Si une biche veut se battre, débarrassée

Si pugnat extricata densis

du filet aux mailles serrées, alors il sera courageux,

cerua plagis, erit ille fortis,

celui qui s’est livré à des ennemis sans parole,

qui perfidis se credidit hostibus,

et il écrasera les Puniques avec un autre Mars

et Marte Poenos proteret altero,

celui qui a senti le garrot resserré sur ses bras

[3,05,35] qui lora restrictis lacertis

sans avoir réagi et qui a eu peur de la mort.

sensit iners timuitque mortem.

En voilà un, sans réaliser à quel prix il achetait la vie,

Hic, unde uitam sumeret inscius,

qui a confondu la guerre avec la paix. Ô honte !

pacem duello miscuit.
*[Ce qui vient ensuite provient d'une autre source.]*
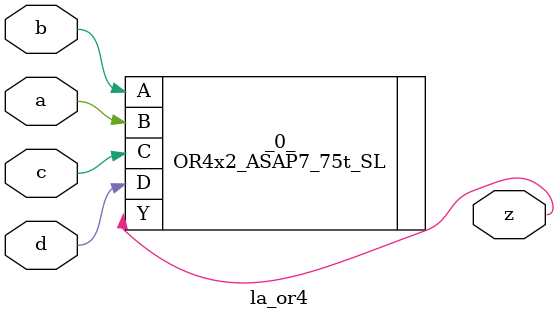
<source format=v>

/* Generated by Yosys 0.37 (git sha1 a5c7f69ed, clang 14.0.0-1ubuntu1.1 -fPIC -Os) */

module la_or4(a, b, c, d, z);
  input a;
  wire a;
  input b;
  wire b;
  input c;
  wire c;
  input d;
  wire d;
  output z;
  wire z;
  OR4x2_ASAP7_75t_SL _0_ (
    .A(b),
    .B(a),
    .C(c),
    .D(d),
    .Y(z)
  );
endmodule

</source>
O pudor !

Ô grande Carthage, plus grande encore

o magna Carthago, probrosis

par la ruine infamante de l’Italie ! »

[3,05,40] altior Italiae ruinis !’

On dit que face à sa pudique épouse,

Fertur pudicae coniugis osculum

à ses petits enfants, comme déchu de ses droits,

paruosque natos ut capitis minor

il repoussa leurs baisers et tourna

ab se remouisse et uirilem

son énergique visage vers le sol avec un air farouche,

toruus humi posuisse uoltum,

jusqu’à ce que sa propre résolution ait affermi les pères chancelants

[3,05,45] donec labantis consilio patres

dans une décision que personne n’avait jamais prise avant,

firmaret auctor nunquam alias dato

et qu’au milieu de ses amis abattus de chagrin,

interque maerentis amicos

il eût pris le chemin d’un exil héroïque.

egregius properaret exul.

Il savait bien pourtant ce que lui réservait le bourreau

Atqui sciebat quae sibi barbarus

des Barbares, mais sans autre manière,

[3,05,50] tortor pararet ; non aliter tamen

il écarta les proches qui se mettait en travers

dimouit obstantis propinquos

et le peuple qui le retardait sur la voie du retour,

et populum reditus morantem

comme si, après une longue affaire avec des clients,

quam si clientum longa negotia

le litige résolu, il partait en vacances

diiudicata lite relinqueret,

retrouver les champs de Vénafre

[3,05,55] tendens Venafranos in agros

ou Tarente de Lacédémone.

aut Lacedaemonium Tarentum.

Messages

  • C’est très intéressant cette lecture avec le texte latin . @allearome

    • Merci. C’est au début Florence Trocmé (@Poezibao) qui avait suggéré de joindre le texte latin, et c’est devenu pour moi une nécessité. Je crois que ma manière de traduire s’en est progressivement trouvée modifiée, en particulier sur le point de savoir comment adapter en français l’ordre des mots en (poésie) latine sans agresser la syntaxe française, car l’ordre des mots ne possède pas le même rôle, ne se trouve pas au même rang hiérarchique dans les deux langues : essentiellement syntaxique en français (lapin tue chasseur vs chasseur tue lapin), mais expressif, ou disons stylistique, en latin.